# 1997 gxe periodic stalling



## mrdcse (Jul 4, 2005)

A month ago I purchased a 1997 gxe altima for my daughter with 70k, at time of purchase vehicle was tuned up and inspected. No codes were present after this. however since this time vehicle periodically stalls, when it occurs has happened at different speeds, but will start a short time later. Anyone have same problem or possible solutions thanks for all respopnses


----------



## Cooperman (May 18, 2005)

Does it lack power or does it hesitate prior to stalling? I've been having similar problems for a couple of months - mine's been tuned, injectors serviced, new distributor and no codes. Changing the fuel filter improved my car a lot but it's still stalling so am looking further into it being a fuel issue in the tank/pump. Fuel filter is cheap to do so start with that.


----------



## Kencapel (Nov 5, 2004)

Cooperman said:


> Does it lack power or does it hesitate prior to stalling? I've been having similar problems for a couple of months - mine's been tuned, injectors serviced, new distributor and no codes. Changing the fuel filter improved my car a lot but it's still stalling so am looking further into it being a fuel issue in the tank/pump. Fuel filter is cheap to do so start with that.

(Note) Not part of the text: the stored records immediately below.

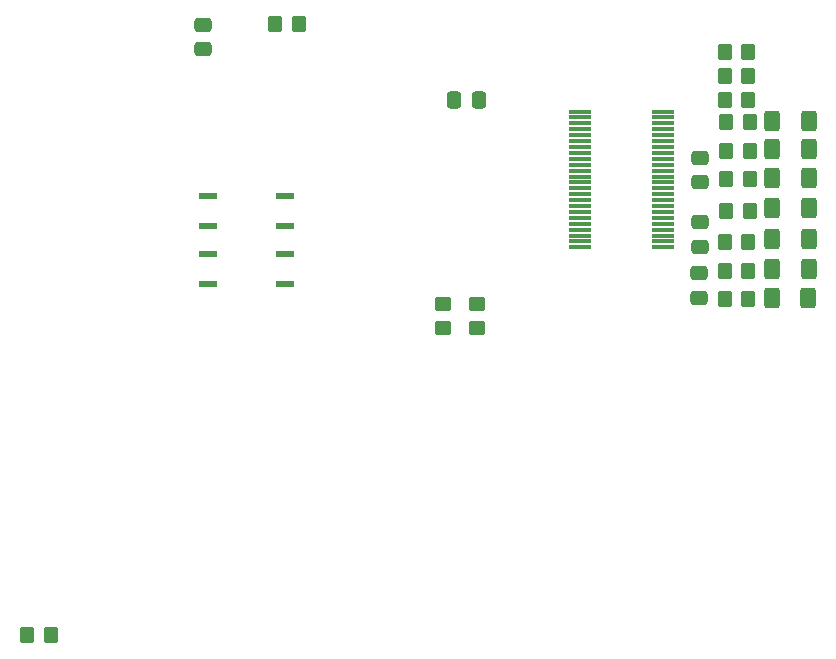
<source format=gbr>
%TF.GenerationSoftware,KiCad,Pcbnew,7.0.9*%
%TF.CreationDate,2024-01-03T22:08:46+05:30*%
%TF.ProjectId,BMS LTC6804-2,424d5320-4c54-4433-9638-30342d322e6b,rev?*%
%TF.SameCoordinates,Original*%
%TF.FileFunction,Paste,Bot*%
%TF.FilePolarity,Positive*%
%FSLAX46Y46*%
G04 Gerber Fmt 4.6, Leading zero omitted, Abs format (unit mm)*
G04 Created by KiCad (PCBNEW 7.0.9) date 2024-01-03 22:08:46*
%MOMM*%
%LPD*%
G01*
G04 APERTURE LIST*
G04 Aperture macros list*
%AMRoundRect*
0 Rectangle with rounded corners*
0 $1 Rounding radius*
0 $2 $3 $4 $5 $6 $7 $8 $9 X,Y pos of 4 corners*
0 Add a 4 corners polygon primitive as box body*
4,1,4,$2,$3,$4,$5,$6,$7,$8,$9,$2,$3,0*
0 Add four circle primitives for the rounded corners*
1,1,$1+$1,$2,$3*
1,1,$1+$1,$4,$5*
1,1,$1+$1,$6,$7*
1,1,$1+$1,$8,$9*
0 Add four rect primitives between the rounded corners*
20,1,$1+$1,$2,$3,$4,$5,0*
20,1,$1+$1,$4,$5,$6,$7,0*
20,1,$1+$1,$6,$7,$8,$9,0*
20,1,$1+$1,$8,$9,$2,$3,0*%
G04 Aperture macros list end*
%ADD10RoundRect,0.137500X0.662500X0.137500X-0.662500X0.137500X-0.662500X-0.137500X0.662500X-0.137500X0*%
%ADD11RoundRect,0.075000X0.875000X0.075000X-0.875000X0.075000X-0.875000X-0.075000X0.875000X-0.075000X0*%
%ADD12RoundRect,0.250000X0.350000X0.450000X-0.350000X0.450000X-0.350000X-0.450000X0.350000X-0.450000X0*%
%ADD13RoundRect,0.250000X-0.400000X-0.625000X0.400000X-0.625000X0.400000X0.625000X-0.400000X0.625000X0*%
%ADD14RoundRect,0.250000X-0.350000X-0.450000X0.350000X-0.450000X0.350000X0.450000X-0.350000X0.450000X0*%
%ADD15RoundRect,0.250000X0.475000X-0.337500X0.475000X0.337500X-0.475000X0.337500X-0.475000X-0.337500X0*%
%ADD16RoundRect,0.250000X-0.450000X0.350000X-0.450000X-0.350000X0.450000X-0.350000X0.450000X0.350000X0*%
%ADD17RoundRect,0.250000X-0.475000X0.337500X-0.475000X-0.337500X0.475000X-0.337500X0.475000X0.337500X0*%
%ADD18RoundRect,0.250000X0.337500X0.475000X-0.337500X0.475000X-0.337500X-0.475000X0.337500X-0.475000X0*%
G04 APERTURE END LIST*
D10*
%TO.C,U3*%
X50671800Y-58877200D03*
X50671800Y-61417200D03*
X44171800Y-61417200D03*
X44171800Y-58877200D03*
%TD*%
D11*
%TO.C,U9*%
X82677000Y-51690000D03*
X82677000Y-52190000D03*
X82677000Y-52690000D03*
X82677000Y-53190000D03*
X82677000Y-53690000D03*
X82677000Y-54190000D03*
X82677000Y-54690000D03*
X82677000Y-55190000D03*
X82677000Y-55690000D03*
X82677000Y-56190000D03*
X82677000Y-56690000D03*
X82677000Y-57190000D03*
X82677000Y-57690000D03*
X82677000Y-58190000D03*
X82677000Y-58690000D03*
X82677000Y-59190000D03*
X82677000Y-59690000D03*
X82677000Y-60190000D03*
X82677000Y-60690000D03*
X82677000Y-61190000D03*
X82677000Y-61690000D03*
X82677000Y-62190000D03*
X82677000Y-62690000D03*
X82677000Y-63190000D03*
X75677000Y-63190000D03*
X75677000Y-62690000D03*
X75677000Y-62190000D03*
X75677000Y-61690000D03*
X75677000Y-61190000D03*
X75677000Y-60690000D03*
X75677000Y-60190000D03*
X75677000Y-59690000D03*
X75677000Y-59190000D03*
X75677000Y-58690000D03*
X75677000Y-58190000D03*
X75677000Y-57690000D03*
X75677000Y-57190000D03*
X75677000Y-56690000D03*
X75677000Y-56190000D03*
X75677000Y-55690000D03*
X75677000Y-55190000D03*
X75677000Y-54690000D03*
X75677000Y-54190000D03*
X75677000Y-53690000D03*
X75677000Y-53190000D03*
X75677000Y-52690000D03*
X75677000Y-52190000D03*
X75677000Y-51690000D03*
%TD*%
D12*
%TO.C,R12*%
X89900000Y-67564000D03*
X87900000Y-67564000D03*
%TD*%
%TO.C,R16*%
X90027000Y-57404000D03*
X88027000Y-57404000D03*
%TD*%
%TO.C,R17*%
X90027000Y-54991000D03*
X88027000Y-54991000D03*
%TD*%
D13*
%TO.C,F2*%
X91922000Y-54864000D03*
X95022000Y-54864000D03*
%TD*%
D14*
%TO.C,R9*%
X49850800Y-44272200D03*
X51850800Y-44272200D03*
%TD*%
D12*
%TO.C,R13*%
X89900000Y-65151000D03*
X87900000Y-65151000D03*
%TD*%
D15*
%TO.C,C7*%
X43764200Y-46401900D03*
X43764200Y-44326900D03*
%TD*%
D16*
%TO.C,R33*%
X66979800Y-67986400D03*
X66979800Y-69986400D03*
%TD*%
D12*
%TO.C,R27*%
X89900000Y-50673000D03*
X87900000Y-50673000D03*
%TD*%
%TO.C,R29*%
X89900000Y-48641000D03*
X87900000Y-48641000D03*
%TD*%
D17*
%TO.C,C18*%
X85852000Y-61065500D03*
X85852000Y-63140500D03*
%TD*%
D13*
%TO.C,F4*%
X91922000Y-59817000D03*
X95022000Y-59817000D03*
%TD*%
D12*
%TO.C,R14*%
X89900000Y-62738000D03*
X87900000Y-62738000D03*
%TD*%
%TO.C,R2*%
X30845000Y-96012000D03*
X28845000Y-96012000D03*
%TD*%
D13*
%TO.C,F1*%
X91922000Y-52451000D03*
X95022000Y-52451000D03*
%TD*%
D17*
%TO.C,C20*%
X85725000Y-65383500D03*
X85725000Y-67458500D03*
%TD*%
D12*
%TO.C,R15*%
X90027000Y-60071000D03*
X88027000Y-60071000D03*
%TD*%
D17*
%TO.C,C16*%
X85852000Y-55604500D03*
X85852000Y-57679500D03*
%TD*%
D10*
%TO.C,U5*%
X50646400Y-63754000D03*
X50646400Y-66294000D03*
X44146400Y-66294000D03*
X44146400Y-63754000D03*
%TD*%
D13*
%TO.C,F7*%
X91896000Y-67437000D03*
X94996000Y-67437000D03*
%TD*%
D12*
%TO.C,R26*%
X89900000Y-46609000D03*
X87900000Y-46609000D03*
%TD*%
D13*
%TO.C,F3*%
X91922000Y-57277000D03*
X95022000Y-57277000D03*
%TD*%
%TO.C,F5*%
X91922000Y-62484000D03*
X95022000Y-62484000D03*
%TD*%
%TO.C,F6*%
X91922000Y-65024000D03*
X95022000Y-65024000D03*
%TD*%
D16*
%TO.C,R32*%
X64029800Y-67986400D03*
X64029800Y-69986400D03*
%TD*%
D12*
%TO.C,R18*%
X90027000Y-52578000D03*
X88027000Y-52578000D03*
%TD*%
D18*
%TO.C,C12*%
X67077500Y-50749200D03*
X65002500Y-50749200D03*
%TD*%
M02*

</source>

I had the same problems you guys are having a year ago in my 1995 Altima. About the hesitating rpms and stalling, and it would even stay stuck in a gear when i tried to accelerate in 4th gear. I did so much to it like you said above, changing fuel filter and all. But I started using valvoline oils and STP gas treatment and it all stopped. But like u said it is a fuel issue.


----------